Kurze Zeit später hat auch Murcia in Aussicht gestellt, die Vermögensteuer abzuschaffen, und Galizien hat am 23. September eine 50-prozentige Gutschrift angekündigt. Insgesamt werden sechs von 19 Regionen und Städten von der konservativen Partido Popular (PP) regiert (Vermögensteuer Steuertabellen – Staatliche und regionale Steuersätze). In vier ist per heutigem Stand die Vermögensteuer entweder bereits gekillt oder auf der Abschussliste. Einziger Ausreißer ist La Rioja, wo eine Linksregierung bereits 2020 eine 75-prozentige Gutschrift einführte. Auf den Balearen hat die PP als Oppositionspartei die Abschaffung der Vermögensteuer versprochen, sollte sie im Mai 2023 die Regionalwahlen gewinnen.

Zentralregierung plant, "Superreichensteuer" einzuführen

Die linke Zentralregierung bereitet unterdessen eine Gegenoffensive vor. Unmittelbar nach dem Beschluss der Andalusier brachte sie die Idee einer „temporären Steuer für große Vermögen“ in Umlauf. Offensichtlich sollen damit Gutschriften in Regionen ausgehebelt werden. Damit das funktioniert, muss die „Superreichensteuer“ der regionalen Kompetenz entzogen sein und unabhängig neben der bestehenden Vermögensteuer existieren. Die Steuerlast soll in der „normalen“ Vermögensteuer anrechenbar sein.

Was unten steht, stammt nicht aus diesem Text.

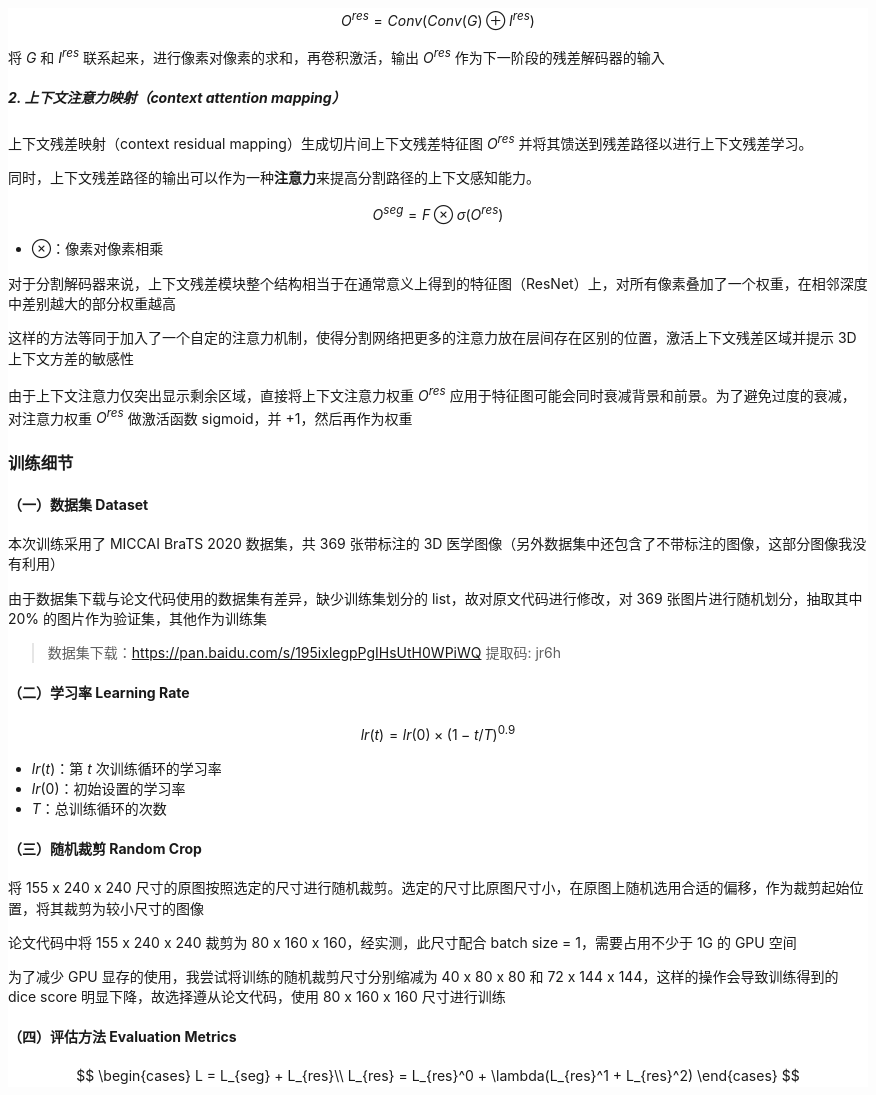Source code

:$$O^{res} = Conv(Conv(G) \oplus I^{res})$$

将 $G$ 和 $I^{res}$ 联系起来，进行像素对像素的求和，再卷积激活，输出 $O^{res}$ 作为下一阶段的残差解码器的输入


##### 2. 上下文注意力映射（context attention mapping）

上下文残差映射（context residual mapping）生成切片间上下文残差特征图 $O^{res}$ 并将其馈送到残差路径以进行上下文残差学习。

同时，上下文残差路径的输出可以作为一种**注意力**来提高分割路径的上下文感知能力。

$$O^{seg} = F \otimes \sigma(O^{res})$$

* $\otimes$：像素对像素相乘

对于分割解码器来说，上下文残差模块整个结构相当于在通常意义上得到的特征图（ResNet）上，对所有像素叠加了一个权重，在相邻深度中差别越大的部分权重越高

这样的方法等同于加入了一个自定的注意力机制，使得分割网络把更多的注意力放在层间存在区别的位置，激活上下文残差区域并提示 3D 上下文方差的敏感性

由于上下文注意力仅突出显示剩余区域，直接将上下文注意力权重 $O^{res}$ 应用于特征图可能会同时衰减背景和前景。为了避免过度的衰减，对注意力权重 $O^{res}$ 做激活函数 sigmoid，并 +1，然后再作为权重


### 训练细节

#### （一）数据集 Dataset

本次训练采用了 MICCAI BraTS 2020 数据集，共 369 张带标注的 3D 医学图像（另外数据集中还包含了不带标注的图像，这部分图像我没有利用）

由于数据集下载与论文代码使用的数据集有差异，缺少训练集划分的 list，故对原文代码进行修改，对 369 张图片进行随机划分，抽取其中 20% 的图片作为验证集，其他作为训练集

> 数据集下载：https://pan.baidu.com/s/195ixlegpPgIHsUtH0WPiWQ 提取码: jr6h


#### （二）学习率 Learning Rate

$$lr(t)=lr(0)\times(1-t/T)^{0.9}$$

* $lr(t)$：第 $t$ 次训练循环的学习率 
* $lr(0)$：初始设置的学习率
* $T$：总训练循环的次数

#### （三）随机裁剪 Random Crop

将 155 x 240 x 240 尺寸的原图按照选定的尺寸进行随机裁剪。选定的尺寸比原图尺寸小，在原图上随机选用合适的偏移，作为裁剪起始位置，将其裁剪为较小尺寸的图像

论文代码中将 155 x 240 x 240 裁剪为 80 x 160 x 160，经实测，此尺寸配合 batch size = 1，需要占用不少于 1G 的 GPU 空间

为了减少 GPU 显存的使用，我尝试将训练的随机裁剪尺寸分别缩减为 40 x 80 x 80 和 72 x 144 x 144，这样的操作会导致训练得到的 dice score 明显下降，故选择遵从论文代码，使用 80 x 160 x 160 尺寸进行训练

#### （四）评估方法 Evaluation Metrics



$$
\begin{cases}
   L = L_{seg} + L_{res}\\
   L_{res} = L_{res}^0 + \lambda(L_{res}^1 + L_{res}^2)
\end{cases}
$$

Ebenfalls wurde mitgeteilt, dass nur ein Prozent der Bevölkerung betroffen sein werde. Das würde bedeuten, dass die neue Steuer sehr ähnlich wie die aktuelle Vermögensteuer aussehen könnte. Um dem reichsten Prozent der Bevölkerung anzugehören, reicht in Spanien ein Vermögen von 1,1 Millionen Euro. Damit wäre die „Superreichensteuer“ nicht weit vom Freibetrag der aktuellen Vermögensteuer entfernt (bis zu 1 Million Euro). Weitere Details sind bis dato nicht bekannt.

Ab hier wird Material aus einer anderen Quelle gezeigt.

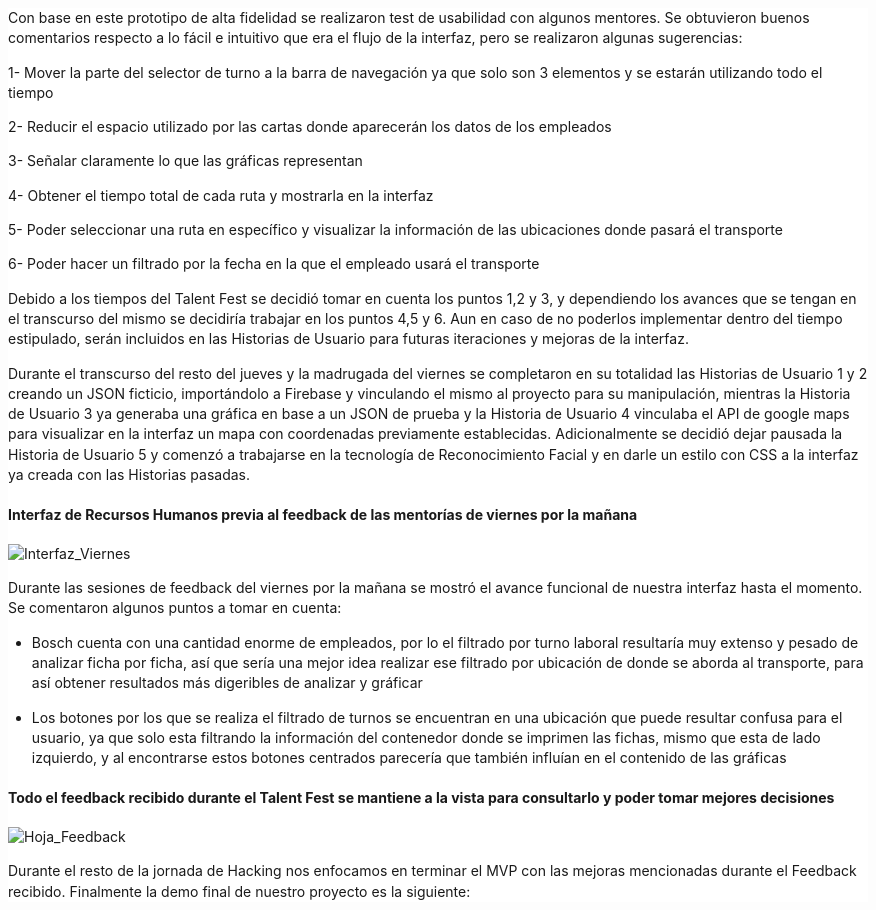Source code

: Con base en este prototipo de alta fidelidad se realizaron test de usabilidad con algunos mentores. Se obtuvieron buenos comentarios respecto a lo fácil e intuitivo que era el flujo de la interfaz, pero se realizaron algunas sugerencias:

1- Mover la parte del selector de turno a la barra de navegación ya que solo son 3 elementos y se estarán utilizando todo el tiempo

2- Reducir el espacio utilizado por las cartas donde aparecerán los datos de los empleados

3- Señalar claramente lo que las gráficas representan

4- Obtener el tiempo total de cada ruta y mostrarla en la interfaz

5- Poder seleccionar una ruta en específico y visualizar la 
información de las ubicaciones donde pasará el transporte

6- Poder hacer un filtrado por la fecha en la que el empleado usará el transporte

Debido a los tiempos del Talent Fest se decidió tomar en cuenta los puntos 1,2 y 3, y dependiendo los avances que se tengan en el transcurso del mismo se decidiría trabajar en los puntos 4,5 y 6. Aun en caso de no poderlos implementar dentro del tiempo estipulado, serán incluidos en las Historias de Usuario para futuras iteraciones y mejoras de la interfaz.

Durante el transcurso del resto del jueves y la madrugada del viernes se completaron en su totalidad las Historias de Usuario 1 y 2 creando un JSON ficticio, importándolo a Firebase y vinculando el mismo al proyecto para su manipulación, mientras la Historia de Usuario 3 ya generaba una gráfica en base a un JSON de prueba y la Historia de Usuario 4 vinculaba el API de google maps para visualizar en la interfaz un mapa con coordenadas previamente establecidas. Adicionalmente se decidió dejar pausada la Historia de Usuario 5 y comenzó a trabajarse en la tecnología de Reconocimiento Facial y en darle un estilo con CSS a la interfaz ya creada con las Historias pasadas.

#### Interfaz de Recursos Humanos previa al feedback de las mentorías de viernes por la mañana
![Interfaz_Viernes](https://i.ibb.co/nskFr9p/interfaz-Pre.jpg)

Durante las sesiones de feedback del viernes por la mañana se mostró el avance funcional de nuestra interfaz hasta el momento. Se comentaron algunos puntos a tomar en cuenta:

- Bosch cuenta con una cantidad enorme de empleados, por lo el filtrado por turno laboral resultaría muy extenso y pesado de analizar ficha por ficha, así que sería una mejor idea realizar ese filtrado por ubicación de donde se aborda al transporte, para así obtener resultados más digeribles de analizar y gráficar

- Los botones por los que se realiza el filtrado de turnos se encuentran en una ubicación que puede resultar confusa para el usuario, ya que solo esta filtrando la información del contenedor donde se imprimen las fichas, mismo que esta de lado izquierdo, y al encontrarse estos botones centrados parecería que también influían en el contenido de las gráficas

#### Todo el feedback recibido durante el Talent Fest se mantiene a la vista para consultarlo y poder tomar mejores decisiones
![Hoja_Feedback](https://i.ibb.co/hKwsQfN/IMG-20191206-122731.jpg)

Durante el resto de la jornada de Hacking nos enfocamos en terminar el MVP con las mejoras mencionadas durante el Feedback recibido. Finalmente la demo final de nuestro proyecto es la siguiente:
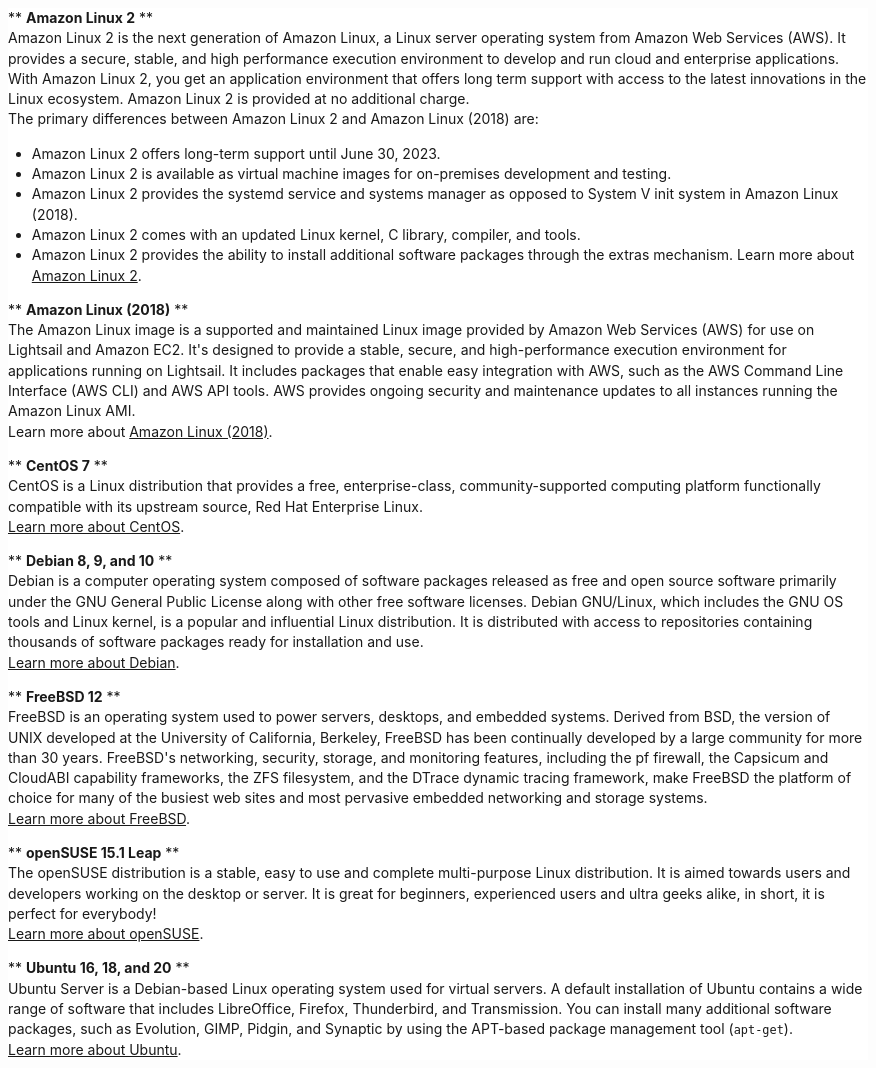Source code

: ** **Amazon Linux 2** **  
Amazon Linux 2 is the next generation of Amazon Linux, a Linux server operating system from Amazon Web Services \(AWS\)\. It provides a secure, stable, and high performance execution environment to develop and run cloud and enterprise applications\. With Amazon Linux 2, you get an application environment that offers long term support with access to the latest innovations in the Linux ecosystem\. Amazon Linux 2 is provided at no additional charge\.  
The primary differences between Amazon Linux 2 and Amazon Linux \(2018\) are:  
+ Amazon Linux 2 offers long\-term support until June 30, 2023\.
+ Amazon Linux 2 is available as virtual machine images for on\-premises development and testing\.
+ Amazon Linux 2 provides the systemd service and systems manager as opposed to System V init system in Amazon Linux \(2018\)\.
+ Amazon Linux 2 comes with an updated Linux kernel, C library, compiler, and tools\.
+ Amazon Linux 2 provides the ability to install additional software packages through the extras mechanism\.
Learn more about [Amazon Linux 2](https://aws.amazon.com/amazon-linux-2/)\.

** **Amazon Linux \(2018\)** **  
The Amazon Linux image is a supported and maintained Linux image provided by Amazon Web Services \(AWS\) for use on Lightsail and Amazon EC2\. It's designed to provide a stable, secure, and high\-performance execution environment for applications running on Lightsail\. It includes packages that enable easy integration with AWS, such as the AWS Command Line Interface \(AWS CLI\) and AWS API tools\. AWS provides ongoing security and maintenance updates to all instances running the Amazon Linux AMI\.  
Learn more about [Amazon Linux \(2018\)](https://aws.amazon.com/amazon-linux-ami/)\.

** **CentOS 7** **  
CentOS is a Linux distribution that provides a free, enterprise\-class, community\-supported computing platform functionally compatible with its upstream source, Red Hat Enterprise Linux\.  
[Learn more about CentOS](https://aws.amazon.com/marketplace/pp/B00O7WM7QW)\.

** **Debian 8, 9, and 10** **  
Debian is a computer operating system composed of software packages released as free and open source software primarily under the GNU General Public License along with other free software licenses\. Debian GNU/Linux, which includes the GNU OS tools and Linux kernel, is a popular and influential Linux distribution\. It is distributed with access to repositories containing thousands of software packages ready for installation and use\.  
[Learn more about Debian](https://www.debian.org/doc/)\.

** **FreeBSD 12** **  
FreeBSD is an operating system used to power servers, desktops, and embedded systems\. Derived from BSD, the version of UNIX developed at the University of California, Berkeley, FreeBSD has been continually developed by a large community for more than 30 years\. FreeBSD's networking, security, storage, and monitoring features, including the pf firewall, the Capsicum and CloudABI capability frameworks, the ZFS filesystem, and the DTrace dynamic tracing framework, make FreeBSD the platform of choice for many of the busiest web sites and most pervasive embedded networking and storage systems\.  
[Learn more about FreeBSD](https://www.freebsd.org/doc/en_US.ISO8859-1/books/handbook/)\.

** **openSUSE 15\.1 Leap** **  
The openSUSE distribution is a stable, easy to use and complete multi\-purpose Linux distribution\. It is aimed towards users and developers working on the desktop or server\. It is great for beginners, experienced users and ultra geeks alike, in short, it is perfect for everybody\!  
[Learn more about openSUSE](https://www.opensuse.org/)\.

** **Ubuntu 16, 18, and 20** **  
Ubuntu Server is a Debian\-based Linux operating system used for virtual servers\. A default installation of Ubuntu contains a wide range of software that includes LibreOffice, Firefox, Thunderbird, and Transmission\. You can install many additional software packages, such as Evolution, GIMP, Pidgin, and Synaptic by using the APT\-based package management tool \(`apt-get`\)\.  
[Learn more about Ubuntu](https://help.ubuntu.com/community/CommunityHelpWiki)\.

Unsere Einschätzung: Das Thema Steuersenkung wird zu einem zentralen Wahlkampfthema der 2023 anstehenden Parlamentswahlen sowie der Regionalwahlen in insgesamt 14 der 19 autonomen Regionen bzw. Städte. Um nicht dem Vorwurf ausgesetzt zu sein, die Steuern nur für Wohlhabende zu senken, wird die PP gezwungen sein und kündigte dies bereits an, die Steuern auch für den Rest der Bevölkerung abzusenken, insbesondere die Einkommensteuer im unteren Teil der Tabelle (Einkommensteuer Steuertabellen). Trotzdem sollen aufgrund eines erhofften Wirtschaftsschubs die Steuereinnahmen insgesamt ansteigen. Der Gedanke erinnert an die Reagonomics der 1980er Jahre.

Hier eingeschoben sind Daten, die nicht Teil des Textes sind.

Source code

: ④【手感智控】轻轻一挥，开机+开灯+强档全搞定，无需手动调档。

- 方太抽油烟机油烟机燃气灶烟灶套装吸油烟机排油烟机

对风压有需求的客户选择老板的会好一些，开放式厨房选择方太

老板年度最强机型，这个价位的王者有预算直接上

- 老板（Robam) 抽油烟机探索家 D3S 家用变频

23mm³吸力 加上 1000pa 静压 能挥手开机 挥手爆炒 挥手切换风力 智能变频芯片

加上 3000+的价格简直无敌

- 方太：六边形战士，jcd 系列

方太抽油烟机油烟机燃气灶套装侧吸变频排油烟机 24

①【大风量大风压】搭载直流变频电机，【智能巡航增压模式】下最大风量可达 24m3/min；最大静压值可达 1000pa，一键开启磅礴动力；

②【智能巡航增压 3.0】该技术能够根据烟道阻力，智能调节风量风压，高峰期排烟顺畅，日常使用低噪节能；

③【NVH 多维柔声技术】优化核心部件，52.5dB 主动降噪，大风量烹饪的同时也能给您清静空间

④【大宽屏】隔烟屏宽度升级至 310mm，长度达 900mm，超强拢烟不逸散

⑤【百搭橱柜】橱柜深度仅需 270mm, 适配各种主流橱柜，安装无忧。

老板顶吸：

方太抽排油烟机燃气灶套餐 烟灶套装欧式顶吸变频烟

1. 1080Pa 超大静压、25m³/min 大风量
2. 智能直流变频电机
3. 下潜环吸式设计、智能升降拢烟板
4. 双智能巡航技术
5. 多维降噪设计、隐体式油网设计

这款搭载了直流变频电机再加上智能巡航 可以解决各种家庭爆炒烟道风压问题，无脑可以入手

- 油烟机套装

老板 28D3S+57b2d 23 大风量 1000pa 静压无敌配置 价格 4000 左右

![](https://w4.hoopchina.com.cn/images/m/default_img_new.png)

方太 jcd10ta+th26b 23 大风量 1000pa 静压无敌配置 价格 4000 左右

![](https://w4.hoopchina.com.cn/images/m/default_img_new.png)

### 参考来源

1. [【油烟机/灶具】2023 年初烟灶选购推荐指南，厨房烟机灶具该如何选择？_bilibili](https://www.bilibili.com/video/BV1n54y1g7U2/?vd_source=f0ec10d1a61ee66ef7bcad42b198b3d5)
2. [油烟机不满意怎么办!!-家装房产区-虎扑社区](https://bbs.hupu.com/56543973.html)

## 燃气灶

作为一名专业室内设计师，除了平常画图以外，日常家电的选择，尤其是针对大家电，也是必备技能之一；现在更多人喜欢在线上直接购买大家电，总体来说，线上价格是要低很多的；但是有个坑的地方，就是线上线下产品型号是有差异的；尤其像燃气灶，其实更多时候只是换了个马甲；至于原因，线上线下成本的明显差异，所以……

Wir meinen, dass die PP mit einer kurzfristigen Steuersenkungsoffensive auf staatlicher Ebene und in vielen Regionen die Regierung zurückerobern kann. Auf den Balearen ist ein Wechsel sehr wahrscheinlich, da in dieser politisch sehr ausbalancierten Region noch nie eine linke oder rechte Partei bzw. Koalition mehr als zwei Legislaturperioden an der Macht geblieben ist. Allerdings könnte die Situation des öffentlichen Haushalts auch die PP mittelfristig dazu zwingen, die Steuern wieder anzuheben, was ja auch die Folge der Reagonomics war. Dass die zu diesem Zeitpunkt wahrscheinlich abgeschaffte Vermögensteuer im Gruselkabinett des fiskalpolitischen Museums „vergessen“ wird, ist eine fundierte Hoffnung, jedoch keine Gewissheit.